Auto-discovery detected the availability RSD and Atom (but not RSS) feeds.

If you're interested, here is my Habari sandpit.

lost in transit

Last night I returned to London from Brussels. Unfortunately, my overnight bag didnt.

I guess this was inevitable after four years of multiple short flights in Europe and I have been pretty lucky thus far.

Curiously, two other passengers on my flight suffered the same fate. One gentleman was very irate. For reasons best known to himself, he had buried his car keys in his suitcase which seemed a very odd decision.

Consequently, he had to call his wife in Oxford to drive down to Heathrow with the spare keys. I happened to notice he held his mobile phone a full 12 inches from his ear while he made the call to his loving partner. Hopefully, the box of expensive Belgian chocolates he was carrying, may help to salvage the situation.

My immediate thought was the stray bags were lurking somewhere in Heathrow Terminal 1 whereas my new friend and ally seemed convinced that they had never left Brussels. He was insistent that Hercule Poirot was summoned immediately to locate the bags in Brussels and placed on the 20:00 flight (in business class with cloth napkins).

My gut instinct was reinforced when four more passengers from Amsterdam came over to report more lost bags. Again, from the now sadly empty luggage carousel 4. Maybe there was something interesting on TV or a baggage handler had popped out for more tea-bags.

Ironically, I was deputising at short notice for a sick colleague so this flight was booked at very short notice in business class. So, the bright orange 'Prioritaire' tag didn't exactly help my kit bag much on this occasion.

Anyway, I remain hopeful of getting my smelly clothes and stolen hotel toiletries back; particularly when I read this bold assertion on the BMI claim form

'We would like to assure you that every effort is being made to locate your bag using a world-wide computer network designed exclusively for this purpose.'

fun with disaster recovery

Sort of.

I decided to remove all posts from my newly created Habari sandbox in case my readership and GoogleBot gets confused. As there was no obvious bulk deletion tool, I simply truncated the `wp_posts` table.

Unfortunately, I truncated the `wp_posts` table from the Wordpress schema instead of the Habari schema.

So, in the space of a mere 24 hours, I had managed to lose my favourite boxer shorts, get a brand new shiny blog and then completely trash my established, trusty, stable blog.

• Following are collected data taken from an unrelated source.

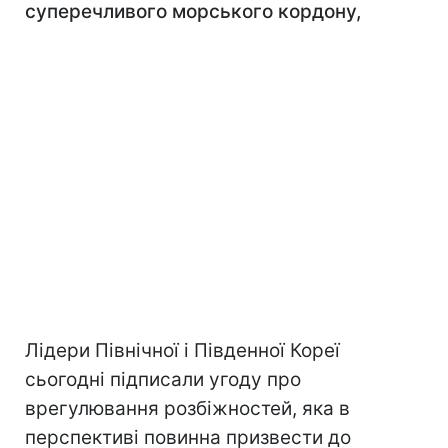
суперечливого морського кордону,
Лідери Північної і Південної Кореї
сьогодні підписали угоду про
врегулювання розбіжностей, яка в
перспективі повинна призвести до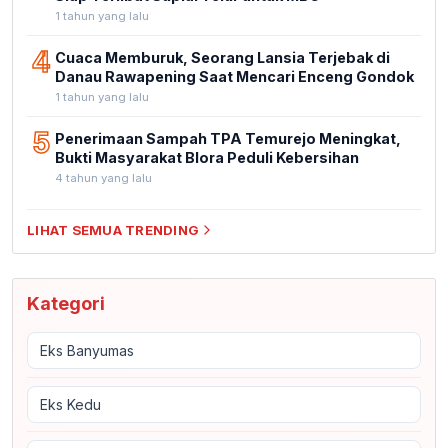
1 tahun yang lalu
4
Cuaca Memburuk, Seorang Lansia Terjebak di
Danau Rawapening Saat Mencari Enceng Gondok
1 tahun yang lalu
5
Penerimaan Sampah TPA Temurejo Meningkat,
Bukti Masyarakat Blora Peduli Kebersihan
4 tahun yang lalu
LIHAT SEMUA TRENDING
Kategori
Eks Banyumas
Eks Kedu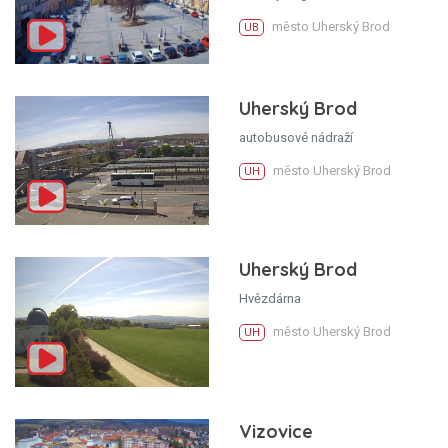
město Uherský Brod
UB
Uherský Brod
autobusové nádraží
město Uherský Brod
UH
Uherský Brod
Hvězdárna
město Uherský Brod
UH
Vizovice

No problem. Earlier today I upgraded to WordPress 2.1 so I can use the backup I carefully took before that upgrade. Only the Bluehost one-click upgrades are so reliable and trouble-free, I got out of the excellent habit of taking my own backup by hand.

No problem. I will just use the backup Bluehost took automatically. Only I can't. That backup is purely of the PHP code (and not the database).

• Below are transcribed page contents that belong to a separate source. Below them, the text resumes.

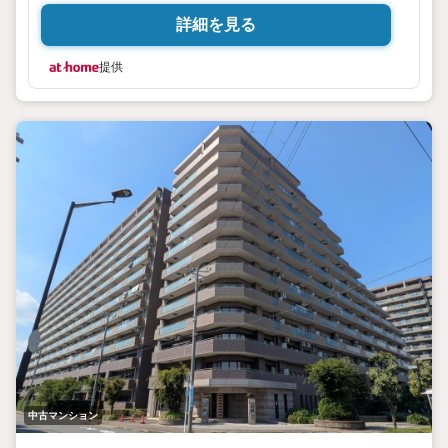
詳細を見る
提供
中古マンション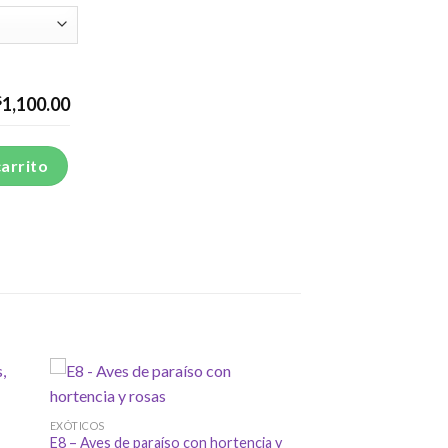
$
1,100.00
e blanca cantidad
carrito
EXÓTICOS
E8 – Aves de paraíso con hortencia y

No problem. I will simply use the Bluehost mySQL database backup. Only I can't. Murphy has spoken. The latest daily backup has been made in the last 2 hours and the `wp_posts` table is empty.

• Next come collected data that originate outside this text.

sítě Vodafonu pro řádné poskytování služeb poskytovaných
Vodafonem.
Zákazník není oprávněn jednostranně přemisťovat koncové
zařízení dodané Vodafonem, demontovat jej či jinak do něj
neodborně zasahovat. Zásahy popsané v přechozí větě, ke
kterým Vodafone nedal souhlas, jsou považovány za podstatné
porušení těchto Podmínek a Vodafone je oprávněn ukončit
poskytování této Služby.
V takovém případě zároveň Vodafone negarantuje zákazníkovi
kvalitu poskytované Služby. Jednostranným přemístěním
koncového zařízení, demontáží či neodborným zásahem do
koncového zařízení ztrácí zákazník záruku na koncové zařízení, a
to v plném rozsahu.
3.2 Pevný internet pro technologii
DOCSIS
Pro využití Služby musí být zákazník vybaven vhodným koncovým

No problem. I will go back to the weekly dump, extract the SQL for `wp_posts` in isolation and add the raw data by executing the INSERT statements.

That all works fine. 502 records inserted into `wp_posts`. Triumphantly, I pat myself on the back and check the blog looks OK. There are still no articles. Weird.

I create a test article, which is visible, and compare the 'good' record against the 'bad' record. Quickly track the problem to the 'post_type' column which is NULL on the imported posts and should be 'post'. Issue the necessary UPDATE statement and, magically, all my posts immediately re-appear. Fix the 'About' page which imaginatively has a 'post_type' of 'page'.

All that remains is to fill in the gap between last week's backup by manually pasting in articles from Google Reader and modifying the timestamps. Slightly tedious but much preferable to laboriously typing in 501 articles.

And the moral of this tale. If I ever cross your threshold to be interviewed for that production DBA role for a large Siebel deployment, just thank me and politely show me the door. Quickly.